» ENUNCIADO
Identifica en el listado cada línea que contenga la palabra "left" y cópiala completa.

» DATOS MOSTRADOS

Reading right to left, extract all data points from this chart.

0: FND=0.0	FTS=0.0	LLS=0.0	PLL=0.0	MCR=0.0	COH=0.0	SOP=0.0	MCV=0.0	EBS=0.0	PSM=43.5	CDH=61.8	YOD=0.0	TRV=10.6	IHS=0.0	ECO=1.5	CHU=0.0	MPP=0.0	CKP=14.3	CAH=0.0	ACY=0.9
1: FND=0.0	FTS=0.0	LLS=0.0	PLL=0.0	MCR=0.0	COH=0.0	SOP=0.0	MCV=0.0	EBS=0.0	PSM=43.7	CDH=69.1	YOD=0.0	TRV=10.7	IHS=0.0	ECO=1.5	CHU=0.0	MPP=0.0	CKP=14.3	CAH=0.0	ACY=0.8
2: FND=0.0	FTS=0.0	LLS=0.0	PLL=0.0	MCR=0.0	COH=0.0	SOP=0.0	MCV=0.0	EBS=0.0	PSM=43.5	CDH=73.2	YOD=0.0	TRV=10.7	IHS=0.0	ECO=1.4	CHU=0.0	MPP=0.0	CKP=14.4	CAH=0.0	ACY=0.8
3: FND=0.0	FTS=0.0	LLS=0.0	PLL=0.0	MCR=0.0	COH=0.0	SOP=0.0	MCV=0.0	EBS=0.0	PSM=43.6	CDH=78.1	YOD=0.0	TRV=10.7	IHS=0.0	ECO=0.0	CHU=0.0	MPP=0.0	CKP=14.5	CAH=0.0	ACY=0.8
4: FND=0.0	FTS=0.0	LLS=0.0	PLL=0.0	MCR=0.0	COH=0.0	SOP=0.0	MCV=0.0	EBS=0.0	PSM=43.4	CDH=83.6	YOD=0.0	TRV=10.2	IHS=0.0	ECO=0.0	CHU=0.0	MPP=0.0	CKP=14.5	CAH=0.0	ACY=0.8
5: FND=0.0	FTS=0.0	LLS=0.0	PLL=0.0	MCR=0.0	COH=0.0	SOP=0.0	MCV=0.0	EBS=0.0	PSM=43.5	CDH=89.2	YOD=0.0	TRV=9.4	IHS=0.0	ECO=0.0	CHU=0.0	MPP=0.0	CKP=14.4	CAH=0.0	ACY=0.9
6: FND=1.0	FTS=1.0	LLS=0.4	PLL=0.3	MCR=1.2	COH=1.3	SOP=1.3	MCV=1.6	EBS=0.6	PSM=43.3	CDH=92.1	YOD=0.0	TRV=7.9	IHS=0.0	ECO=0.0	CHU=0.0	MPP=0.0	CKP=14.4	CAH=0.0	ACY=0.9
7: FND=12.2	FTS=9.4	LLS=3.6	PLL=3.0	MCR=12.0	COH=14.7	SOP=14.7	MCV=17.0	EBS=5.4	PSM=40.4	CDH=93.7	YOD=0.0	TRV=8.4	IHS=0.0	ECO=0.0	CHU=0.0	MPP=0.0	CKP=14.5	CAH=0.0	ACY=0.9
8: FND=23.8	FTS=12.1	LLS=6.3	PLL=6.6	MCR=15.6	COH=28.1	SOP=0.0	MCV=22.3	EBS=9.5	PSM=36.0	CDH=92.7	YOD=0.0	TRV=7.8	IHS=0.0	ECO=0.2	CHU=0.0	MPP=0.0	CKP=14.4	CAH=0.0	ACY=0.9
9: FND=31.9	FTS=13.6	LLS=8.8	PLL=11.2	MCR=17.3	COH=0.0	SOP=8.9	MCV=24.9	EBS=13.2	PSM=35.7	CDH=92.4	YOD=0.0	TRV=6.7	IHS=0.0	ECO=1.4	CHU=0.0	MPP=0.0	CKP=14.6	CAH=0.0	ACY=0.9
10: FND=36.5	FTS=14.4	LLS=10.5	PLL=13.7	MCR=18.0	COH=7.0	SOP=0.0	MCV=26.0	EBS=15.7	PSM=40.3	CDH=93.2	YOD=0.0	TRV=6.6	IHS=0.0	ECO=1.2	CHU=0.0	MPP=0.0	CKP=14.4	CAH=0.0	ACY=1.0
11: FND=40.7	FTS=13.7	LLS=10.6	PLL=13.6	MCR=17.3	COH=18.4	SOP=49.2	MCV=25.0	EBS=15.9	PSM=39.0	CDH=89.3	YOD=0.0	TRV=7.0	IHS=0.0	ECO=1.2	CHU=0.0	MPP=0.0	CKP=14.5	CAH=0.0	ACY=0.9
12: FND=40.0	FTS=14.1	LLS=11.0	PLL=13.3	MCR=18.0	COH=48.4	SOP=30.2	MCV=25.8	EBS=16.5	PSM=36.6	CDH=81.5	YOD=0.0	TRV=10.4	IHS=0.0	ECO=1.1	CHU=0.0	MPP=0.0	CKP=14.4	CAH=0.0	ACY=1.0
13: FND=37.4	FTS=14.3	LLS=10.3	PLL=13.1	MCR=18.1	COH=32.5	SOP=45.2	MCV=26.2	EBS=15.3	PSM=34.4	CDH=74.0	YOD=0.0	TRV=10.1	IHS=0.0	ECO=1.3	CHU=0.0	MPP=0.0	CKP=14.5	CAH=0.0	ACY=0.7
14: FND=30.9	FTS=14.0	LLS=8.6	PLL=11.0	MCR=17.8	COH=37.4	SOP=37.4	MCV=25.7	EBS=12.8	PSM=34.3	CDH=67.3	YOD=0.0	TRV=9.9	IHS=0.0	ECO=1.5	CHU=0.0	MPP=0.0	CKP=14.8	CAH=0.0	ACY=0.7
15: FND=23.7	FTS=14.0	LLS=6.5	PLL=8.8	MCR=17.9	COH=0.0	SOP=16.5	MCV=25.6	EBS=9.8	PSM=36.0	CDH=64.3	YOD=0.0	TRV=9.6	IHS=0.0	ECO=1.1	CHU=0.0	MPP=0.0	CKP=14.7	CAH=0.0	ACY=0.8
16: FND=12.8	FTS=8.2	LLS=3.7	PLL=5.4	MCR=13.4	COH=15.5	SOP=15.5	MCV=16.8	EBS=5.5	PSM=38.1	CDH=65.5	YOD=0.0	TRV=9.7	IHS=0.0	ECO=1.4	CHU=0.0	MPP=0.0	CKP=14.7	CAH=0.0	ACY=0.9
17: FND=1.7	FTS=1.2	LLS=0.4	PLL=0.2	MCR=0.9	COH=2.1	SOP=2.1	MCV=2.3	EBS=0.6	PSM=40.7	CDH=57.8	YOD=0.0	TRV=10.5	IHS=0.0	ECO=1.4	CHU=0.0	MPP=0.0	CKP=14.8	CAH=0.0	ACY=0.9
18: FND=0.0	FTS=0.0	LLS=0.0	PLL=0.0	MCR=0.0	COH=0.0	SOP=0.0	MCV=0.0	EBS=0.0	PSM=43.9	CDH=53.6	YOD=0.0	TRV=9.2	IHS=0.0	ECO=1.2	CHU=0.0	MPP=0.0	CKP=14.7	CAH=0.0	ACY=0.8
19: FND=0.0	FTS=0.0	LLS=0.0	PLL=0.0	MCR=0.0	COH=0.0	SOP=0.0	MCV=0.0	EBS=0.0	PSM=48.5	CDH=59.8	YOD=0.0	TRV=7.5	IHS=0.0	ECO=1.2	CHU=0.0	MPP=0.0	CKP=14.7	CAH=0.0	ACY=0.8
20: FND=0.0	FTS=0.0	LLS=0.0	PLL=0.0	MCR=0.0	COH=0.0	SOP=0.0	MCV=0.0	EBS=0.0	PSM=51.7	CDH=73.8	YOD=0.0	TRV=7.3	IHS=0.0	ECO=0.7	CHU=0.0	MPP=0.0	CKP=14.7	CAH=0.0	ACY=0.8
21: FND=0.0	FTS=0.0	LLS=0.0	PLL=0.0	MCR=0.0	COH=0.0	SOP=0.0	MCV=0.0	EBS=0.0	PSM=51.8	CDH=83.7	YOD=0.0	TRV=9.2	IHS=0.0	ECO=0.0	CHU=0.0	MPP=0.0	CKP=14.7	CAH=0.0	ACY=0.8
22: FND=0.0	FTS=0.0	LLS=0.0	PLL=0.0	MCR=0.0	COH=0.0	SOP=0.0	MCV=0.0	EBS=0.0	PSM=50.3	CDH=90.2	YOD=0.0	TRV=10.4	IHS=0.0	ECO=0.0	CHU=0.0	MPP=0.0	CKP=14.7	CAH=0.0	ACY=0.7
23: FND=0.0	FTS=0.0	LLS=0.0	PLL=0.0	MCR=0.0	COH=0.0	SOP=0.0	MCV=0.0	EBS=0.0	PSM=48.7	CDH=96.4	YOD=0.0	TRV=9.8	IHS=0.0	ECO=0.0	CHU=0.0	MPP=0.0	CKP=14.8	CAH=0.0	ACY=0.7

» SOLUCIÓN DEL EJERCICIO
Reading right to left, extract all data points from this chart.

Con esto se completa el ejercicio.